+++ Records provided +++

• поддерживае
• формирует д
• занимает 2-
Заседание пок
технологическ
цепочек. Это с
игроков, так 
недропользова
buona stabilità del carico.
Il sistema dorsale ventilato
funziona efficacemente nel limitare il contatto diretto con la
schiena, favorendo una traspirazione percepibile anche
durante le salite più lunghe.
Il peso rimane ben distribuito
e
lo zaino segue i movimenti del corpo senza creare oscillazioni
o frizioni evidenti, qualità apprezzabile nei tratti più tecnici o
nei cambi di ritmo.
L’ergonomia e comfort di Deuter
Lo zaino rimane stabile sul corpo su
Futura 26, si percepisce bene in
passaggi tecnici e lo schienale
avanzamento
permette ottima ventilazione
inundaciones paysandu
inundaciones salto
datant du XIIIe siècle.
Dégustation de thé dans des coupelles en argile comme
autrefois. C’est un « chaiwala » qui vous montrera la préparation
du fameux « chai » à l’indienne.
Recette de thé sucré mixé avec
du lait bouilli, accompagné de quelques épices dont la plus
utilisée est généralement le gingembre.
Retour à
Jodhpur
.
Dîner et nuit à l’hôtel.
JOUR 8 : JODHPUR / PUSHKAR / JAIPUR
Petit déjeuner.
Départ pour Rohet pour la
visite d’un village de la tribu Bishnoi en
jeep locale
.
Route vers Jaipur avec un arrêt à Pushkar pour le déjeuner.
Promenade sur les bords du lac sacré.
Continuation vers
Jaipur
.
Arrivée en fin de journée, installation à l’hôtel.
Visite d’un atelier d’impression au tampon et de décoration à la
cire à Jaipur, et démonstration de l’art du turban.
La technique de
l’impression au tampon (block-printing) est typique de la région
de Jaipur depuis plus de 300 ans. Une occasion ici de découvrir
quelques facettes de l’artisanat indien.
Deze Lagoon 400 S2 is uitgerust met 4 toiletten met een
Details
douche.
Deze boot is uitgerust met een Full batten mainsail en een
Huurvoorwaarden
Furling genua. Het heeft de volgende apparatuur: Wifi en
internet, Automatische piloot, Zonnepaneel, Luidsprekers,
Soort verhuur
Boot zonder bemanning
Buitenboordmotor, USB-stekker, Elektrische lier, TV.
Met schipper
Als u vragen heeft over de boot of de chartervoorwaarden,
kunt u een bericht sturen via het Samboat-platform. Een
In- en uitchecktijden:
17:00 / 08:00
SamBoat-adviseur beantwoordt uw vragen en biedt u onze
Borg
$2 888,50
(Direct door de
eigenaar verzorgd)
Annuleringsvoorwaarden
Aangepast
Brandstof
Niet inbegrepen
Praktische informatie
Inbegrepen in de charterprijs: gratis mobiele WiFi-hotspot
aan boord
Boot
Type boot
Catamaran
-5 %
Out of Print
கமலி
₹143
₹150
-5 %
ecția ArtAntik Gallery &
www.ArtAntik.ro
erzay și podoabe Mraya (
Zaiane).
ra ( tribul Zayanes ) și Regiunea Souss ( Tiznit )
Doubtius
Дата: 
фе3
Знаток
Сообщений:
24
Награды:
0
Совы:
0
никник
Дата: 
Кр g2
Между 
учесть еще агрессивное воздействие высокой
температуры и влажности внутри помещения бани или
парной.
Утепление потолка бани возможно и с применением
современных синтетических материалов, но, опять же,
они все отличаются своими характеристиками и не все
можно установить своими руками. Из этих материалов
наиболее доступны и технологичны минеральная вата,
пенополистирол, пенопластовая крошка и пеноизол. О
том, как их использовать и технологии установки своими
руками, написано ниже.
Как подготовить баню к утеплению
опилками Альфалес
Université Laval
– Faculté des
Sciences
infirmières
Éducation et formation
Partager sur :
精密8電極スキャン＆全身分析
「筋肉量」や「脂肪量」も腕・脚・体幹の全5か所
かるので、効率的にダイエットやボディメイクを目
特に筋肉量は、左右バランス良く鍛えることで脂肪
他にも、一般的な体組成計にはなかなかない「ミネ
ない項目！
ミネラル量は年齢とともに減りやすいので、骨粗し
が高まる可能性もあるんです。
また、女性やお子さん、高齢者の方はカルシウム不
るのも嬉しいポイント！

+++

→ What to do: How many of the lines above contain the word "impression", with case counting? Reply with the number alone.

→ Answer below: 2